TransJogja bertanggungjawab dalam menjamin hak-hak konsumen (pengguna TransJogja). Aturan ini tercantum jelas dalam pasal 4 UU No. 8 Tahun 1999 tentang Perlindungan Konsumen.
Selain beberapa saran di atas, penulis menambah beberapa saran lanjutan supaya TransJogja mampu berekspansi demi melayani khalayak umum yang lebih luas. Beberapa ekspansi tersebut diantaranya:
![]() |
Trans Jogja khusus wanita |
Pengadaan TransJogja khusus wanita bisa diadakan untuk melindungi perempuan dari kasus pelecehan dan tindak kriminalitas lainnya yang kadang terjadi di dalam angkutan umum.
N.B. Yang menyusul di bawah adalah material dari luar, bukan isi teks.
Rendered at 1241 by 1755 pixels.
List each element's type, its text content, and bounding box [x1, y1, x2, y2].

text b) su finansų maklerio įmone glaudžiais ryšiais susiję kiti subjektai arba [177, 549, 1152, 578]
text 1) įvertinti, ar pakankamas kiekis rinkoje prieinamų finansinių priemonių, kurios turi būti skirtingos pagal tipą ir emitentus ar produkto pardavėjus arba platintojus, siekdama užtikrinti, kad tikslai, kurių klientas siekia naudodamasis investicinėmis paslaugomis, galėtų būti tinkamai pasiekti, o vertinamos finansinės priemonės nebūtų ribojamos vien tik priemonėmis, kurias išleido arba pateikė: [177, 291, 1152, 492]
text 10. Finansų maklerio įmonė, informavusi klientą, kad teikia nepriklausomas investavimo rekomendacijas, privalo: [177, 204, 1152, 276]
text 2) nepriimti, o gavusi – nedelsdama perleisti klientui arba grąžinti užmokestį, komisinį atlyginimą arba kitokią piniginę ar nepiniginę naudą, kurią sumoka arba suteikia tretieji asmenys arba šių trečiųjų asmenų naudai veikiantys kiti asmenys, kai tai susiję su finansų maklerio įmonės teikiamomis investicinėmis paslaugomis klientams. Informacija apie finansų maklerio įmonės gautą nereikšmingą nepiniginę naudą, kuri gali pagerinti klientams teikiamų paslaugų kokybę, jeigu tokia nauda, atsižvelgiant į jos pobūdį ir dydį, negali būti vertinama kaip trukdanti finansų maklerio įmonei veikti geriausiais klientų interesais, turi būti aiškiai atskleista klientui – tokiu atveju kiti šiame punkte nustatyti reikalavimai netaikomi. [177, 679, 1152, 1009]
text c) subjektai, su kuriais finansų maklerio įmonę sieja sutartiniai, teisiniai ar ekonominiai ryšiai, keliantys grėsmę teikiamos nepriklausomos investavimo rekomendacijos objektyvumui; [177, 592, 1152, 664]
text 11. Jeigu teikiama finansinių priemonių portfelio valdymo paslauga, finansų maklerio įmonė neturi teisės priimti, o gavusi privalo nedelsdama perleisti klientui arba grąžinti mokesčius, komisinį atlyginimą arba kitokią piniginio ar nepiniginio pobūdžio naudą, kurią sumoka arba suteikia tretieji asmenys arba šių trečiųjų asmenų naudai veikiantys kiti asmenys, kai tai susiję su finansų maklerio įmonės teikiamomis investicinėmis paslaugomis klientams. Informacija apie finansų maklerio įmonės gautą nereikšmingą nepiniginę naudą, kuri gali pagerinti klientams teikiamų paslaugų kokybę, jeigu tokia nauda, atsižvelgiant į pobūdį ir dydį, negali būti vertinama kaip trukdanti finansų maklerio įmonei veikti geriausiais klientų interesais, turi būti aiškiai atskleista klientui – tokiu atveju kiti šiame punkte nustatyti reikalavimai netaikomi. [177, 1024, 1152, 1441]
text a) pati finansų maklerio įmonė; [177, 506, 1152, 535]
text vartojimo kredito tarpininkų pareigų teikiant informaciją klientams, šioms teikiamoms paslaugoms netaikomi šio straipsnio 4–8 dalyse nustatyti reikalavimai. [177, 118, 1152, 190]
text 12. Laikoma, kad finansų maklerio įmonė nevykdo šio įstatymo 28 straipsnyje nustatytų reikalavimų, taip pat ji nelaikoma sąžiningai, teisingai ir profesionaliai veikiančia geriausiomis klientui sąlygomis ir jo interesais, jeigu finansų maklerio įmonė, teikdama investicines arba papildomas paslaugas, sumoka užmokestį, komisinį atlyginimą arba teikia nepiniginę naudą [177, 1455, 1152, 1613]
Bus didekorasi dengan warna khusus supaya dapat dibedakan dengan bus lainnya.
![]() |
Bus Kampus Trans Jogja |
TransJogja menjadi penyedia sekaligus operator bus kampus sehingga dapat menciptakan integrasi antar moda transportasi berbasis BRT dalam satu manajemen. Rekomendasi ini terutama ditujukan bagi kampus-kampus besar di Jogja seperti UGM — UNY (digabung), dan melayani penggunaan kartu mahasiswa (integrasi dengan sistem ticketing dari TransJogja itu sendiri).
![]() |
Bus Pengumpan Suburban Trans Jogja |
Ada baiknya TransJogja mulai berekspansi ke wilayah penyangga supaya dapat mengintegrasikan lebih banyak moda transportasi berbasis BRT. Ekspansi dapat dilakukan secara persuasif dengan mengajak dan membina operator bus swasta lokal untuk bergabung.